Дюжий поник головою: немало стыда стоило ему это признание… Мышко сосредоточенно сдвинул брови.

— И убежала? — спросил он, нахмурясь.

— Доман упал с лошади… Рана оказалась жестокою… Может, и жить-то не будет… Старуха, впрочем, заговорила кровь, зелье прикладывает, — продолжал Дюжий, — ну, а девка с лошадью улизнула домой…

Мышко не верил ушам своим, слушая этот рассказ. Дерзость Дивы, беспечность ее похитителя казались ему неправдоподобными. Он молчал…

— Кликни старуху, — сказал он после некоторого раздумья, — спросим ее: жить ли Доману, или уж суждено ему гибнуть… Мне, да и всем нам он крайне нужен…

Дюжий сейчас же сделал рукой знак появившейся у порога Ярухе, которая с рассчитанной важностью, хотя явно под хмельком, подошла к ним.

— Слушай ты, старая ведьма, — обратился к ней Мышко, — будет он жить?…

Яруха подняла голову, неопределенно покачала ею в разные стороны, затем, опустив на грудь, подперла ее ладонью и глубоко задумалась.

— Кто ж его знает, — промолвила она наконец, — разве я видела, как из него кровь вытекала?… Видела, как его убить собирались?… Дело свое я делаю… Кровь заговорила, наготовила разного зелья, перевязала рану… а что если кто-нибудь эту самую рану да проклинает?… А то и сглазу напустить собирается?…

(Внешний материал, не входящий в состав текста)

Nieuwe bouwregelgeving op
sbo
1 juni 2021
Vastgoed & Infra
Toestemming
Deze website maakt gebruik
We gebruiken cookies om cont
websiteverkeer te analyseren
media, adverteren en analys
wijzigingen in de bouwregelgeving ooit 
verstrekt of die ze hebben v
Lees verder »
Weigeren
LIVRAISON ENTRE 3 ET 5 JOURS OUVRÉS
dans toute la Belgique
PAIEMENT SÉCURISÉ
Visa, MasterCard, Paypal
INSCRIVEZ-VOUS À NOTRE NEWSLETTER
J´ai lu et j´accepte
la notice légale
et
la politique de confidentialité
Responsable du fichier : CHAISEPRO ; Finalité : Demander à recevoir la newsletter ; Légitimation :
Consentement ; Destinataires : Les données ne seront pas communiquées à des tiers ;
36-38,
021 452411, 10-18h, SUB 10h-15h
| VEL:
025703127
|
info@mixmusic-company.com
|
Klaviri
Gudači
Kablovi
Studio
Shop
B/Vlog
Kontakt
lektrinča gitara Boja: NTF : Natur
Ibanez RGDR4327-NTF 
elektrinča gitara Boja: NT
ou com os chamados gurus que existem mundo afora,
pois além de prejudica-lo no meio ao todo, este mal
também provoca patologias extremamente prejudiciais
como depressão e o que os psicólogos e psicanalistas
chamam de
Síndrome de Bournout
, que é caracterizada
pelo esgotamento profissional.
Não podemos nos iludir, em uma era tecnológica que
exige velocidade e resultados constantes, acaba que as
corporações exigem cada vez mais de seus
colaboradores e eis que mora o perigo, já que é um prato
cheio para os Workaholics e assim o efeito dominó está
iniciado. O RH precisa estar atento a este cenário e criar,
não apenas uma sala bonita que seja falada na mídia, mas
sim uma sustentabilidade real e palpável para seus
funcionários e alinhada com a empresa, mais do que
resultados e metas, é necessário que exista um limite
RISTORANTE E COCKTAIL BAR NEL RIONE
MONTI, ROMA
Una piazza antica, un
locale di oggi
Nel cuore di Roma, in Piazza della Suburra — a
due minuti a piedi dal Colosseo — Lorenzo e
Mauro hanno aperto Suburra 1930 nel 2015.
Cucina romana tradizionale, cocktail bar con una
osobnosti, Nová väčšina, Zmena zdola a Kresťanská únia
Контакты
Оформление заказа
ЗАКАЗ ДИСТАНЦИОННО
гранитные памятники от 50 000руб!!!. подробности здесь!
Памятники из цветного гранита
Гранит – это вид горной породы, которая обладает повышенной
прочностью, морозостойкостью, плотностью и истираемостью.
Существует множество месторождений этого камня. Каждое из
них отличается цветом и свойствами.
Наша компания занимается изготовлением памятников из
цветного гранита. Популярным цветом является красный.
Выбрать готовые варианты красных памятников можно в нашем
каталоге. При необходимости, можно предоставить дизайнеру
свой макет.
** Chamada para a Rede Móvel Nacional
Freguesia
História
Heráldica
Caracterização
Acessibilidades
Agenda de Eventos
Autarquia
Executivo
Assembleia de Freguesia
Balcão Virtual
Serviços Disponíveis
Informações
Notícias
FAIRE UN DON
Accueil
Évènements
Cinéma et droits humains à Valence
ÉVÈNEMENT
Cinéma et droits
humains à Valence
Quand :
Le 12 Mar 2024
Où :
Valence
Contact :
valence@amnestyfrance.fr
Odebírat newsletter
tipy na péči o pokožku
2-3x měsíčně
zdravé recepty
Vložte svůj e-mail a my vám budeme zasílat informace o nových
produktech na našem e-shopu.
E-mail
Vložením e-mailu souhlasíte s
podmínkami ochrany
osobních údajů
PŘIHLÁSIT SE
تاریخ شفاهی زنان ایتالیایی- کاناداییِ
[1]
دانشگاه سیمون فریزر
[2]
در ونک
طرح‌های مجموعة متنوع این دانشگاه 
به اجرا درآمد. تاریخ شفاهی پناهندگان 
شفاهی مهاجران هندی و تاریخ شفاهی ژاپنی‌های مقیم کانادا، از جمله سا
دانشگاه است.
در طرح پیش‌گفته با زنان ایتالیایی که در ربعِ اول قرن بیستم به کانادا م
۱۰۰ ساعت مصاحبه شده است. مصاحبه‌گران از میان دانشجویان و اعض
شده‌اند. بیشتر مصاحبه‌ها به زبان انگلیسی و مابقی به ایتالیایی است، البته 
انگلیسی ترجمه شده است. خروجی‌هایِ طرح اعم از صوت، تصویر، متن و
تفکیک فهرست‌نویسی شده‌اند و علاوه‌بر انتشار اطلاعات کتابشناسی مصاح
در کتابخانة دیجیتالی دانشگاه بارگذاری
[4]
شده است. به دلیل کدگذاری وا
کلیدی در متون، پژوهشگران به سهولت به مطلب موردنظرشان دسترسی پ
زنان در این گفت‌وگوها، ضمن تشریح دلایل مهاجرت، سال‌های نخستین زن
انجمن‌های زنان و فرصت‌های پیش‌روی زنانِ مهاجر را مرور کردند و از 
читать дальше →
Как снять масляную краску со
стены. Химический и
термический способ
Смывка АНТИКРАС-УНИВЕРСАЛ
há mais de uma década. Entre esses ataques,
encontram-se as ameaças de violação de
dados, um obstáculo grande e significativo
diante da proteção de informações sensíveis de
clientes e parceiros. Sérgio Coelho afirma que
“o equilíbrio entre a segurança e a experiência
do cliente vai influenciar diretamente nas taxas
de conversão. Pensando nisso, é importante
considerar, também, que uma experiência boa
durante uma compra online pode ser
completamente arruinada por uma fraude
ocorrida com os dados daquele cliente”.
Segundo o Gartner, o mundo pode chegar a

Ничего больше не мог Мышко от нее добиться; в нерешимости, что предпринять, он стоял и молчал. Между тем из светлицы послышался зов:

— Эй, сюда!.. Кто-нибудь!..

Все так и кинулись сразу. Доман, бледный как полотно, приподнявшись на локте, попросил пить. Яруха поднесла ему заранее приготовленный напиток, он припал к нему с жадностью, затем, напившись, обвел светлицу глазами; брата он узнал, но, заметив чужого человека, опустил глаза. Раненый все хватался за грудь, как будто бы его там что-то давило. Мышко подошел к нему.

— Вот видишь, — проговорил Доман, — я упал с лошади… ну, и… наткнулся на нож…

Ему стыдно было поднять глаза.

— Я было думал, что конец наступил… а, как видишь, живу еще…

— Это я ведь тебе, ваша милость, кровь-то заговорила, — отозвалась Яруха, — если б не я!.. Э-ге, ге!..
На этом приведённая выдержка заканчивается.